- Known for: AI ethics Explainable AI Applying AI to the legal domain
- Title: Assistant Professor of Computer Science at King Saud University

Academic background
- Alma mater: University of Liverpool (PGD, MSc, PhD)
- Thesis: Representation Of Case Law For Argumentative Reasoning (2017)
- Doctoral advisor: Katie Atkinson Trevor Bench-Capon

= Latifa Al-Abdulkarim =

Saudi Arabian computer scientist and professor

Latifa Mohammed Al-Abdulkarim (لطيفة العبد الكريم) is a Saudi Arabian computer scientist and professor working on AI ethics, legal technology, and explainable AI. She is currently an assistant professor of computer science at King Saud University and visiting researcher in artificial intelligence and law at the University of Liverpool. Al-Abdulkarim has been recognized by Forbes as one of the “women defining the 21st century AI movement” and was selected as one of the 100 Brilliant Women in AI Ethics in 2020.

== Education ==
Al-Abdulkarim earned a PGD in Computer Software Engineering in 2009, a Master of Science in Computer Science in 2011, and a Ph.D. in Computer Science in 2017 all from the University of Liverpool.

== Career and research ==
Al-Abdulkarim is currently an assistant professor of computer science at King Saud University while also a visiting researcher in AI and law at the University of Liverpool. She researches and studies the application of AI to legal domains, explainable and trustworthy AI, and ethical dimensions of AI.

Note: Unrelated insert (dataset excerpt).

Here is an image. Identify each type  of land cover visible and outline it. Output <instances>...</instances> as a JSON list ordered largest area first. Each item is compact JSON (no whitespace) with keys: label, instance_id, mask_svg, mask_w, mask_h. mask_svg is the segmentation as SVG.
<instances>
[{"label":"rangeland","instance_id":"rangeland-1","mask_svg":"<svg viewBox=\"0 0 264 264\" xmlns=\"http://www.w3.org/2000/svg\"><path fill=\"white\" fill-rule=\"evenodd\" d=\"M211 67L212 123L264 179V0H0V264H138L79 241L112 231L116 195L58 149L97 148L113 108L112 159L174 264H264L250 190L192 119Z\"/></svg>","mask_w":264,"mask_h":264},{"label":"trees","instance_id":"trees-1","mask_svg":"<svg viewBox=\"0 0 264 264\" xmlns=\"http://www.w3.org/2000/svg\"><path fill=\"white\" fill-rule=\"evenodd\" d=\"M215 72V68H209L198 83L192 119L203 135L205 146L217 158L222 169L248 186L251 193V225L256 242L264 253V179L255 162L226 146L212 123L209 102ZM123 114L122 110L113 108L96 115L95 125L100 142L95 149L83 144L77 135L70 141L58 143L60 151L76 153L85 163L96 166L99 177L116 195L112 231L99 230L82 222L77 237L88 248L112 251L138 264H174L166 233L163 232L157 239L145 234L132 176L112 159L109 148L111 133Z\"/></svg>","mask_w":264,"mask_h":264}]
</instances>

In 2016 she, Katie Atkinson, and Trevor Bench-Capon published a methodology analyzing legal cases to predict case opinions in the US Supreme Court known as ANGELIC. Abbreviated for "ADF for kNowledGe Encapsulation of Legal Information from Cases", ANGELIC was able to produce programs that decided cases with a high degree of accuracy in multiple domains. She soon worked in collaboration with Thomson Reuters and Weightmans to apply ANGELIC to different legal case domains in the UK. For her research she was awarded the Best Doctoral Consortium at the 26th International Conference on Legal Knowledge and Information Systems.

In addition to her research and teaching, Al-Abdulkarim is a member of the Shura Council has also advised and led the national strategic direction for AI and AI governance for Saudi Arabia's government. She has contributed to G20 AI policy and advised different international organizations including the OECD and ITU. Al-Abdulkarim is also a member in the UNESCO expert group for AI ethics. She serves on the Global Future Council on Artificial Intelligence for Humanity in the World Economic Forum focusing on technically oriented solutions for issues of AI fairness.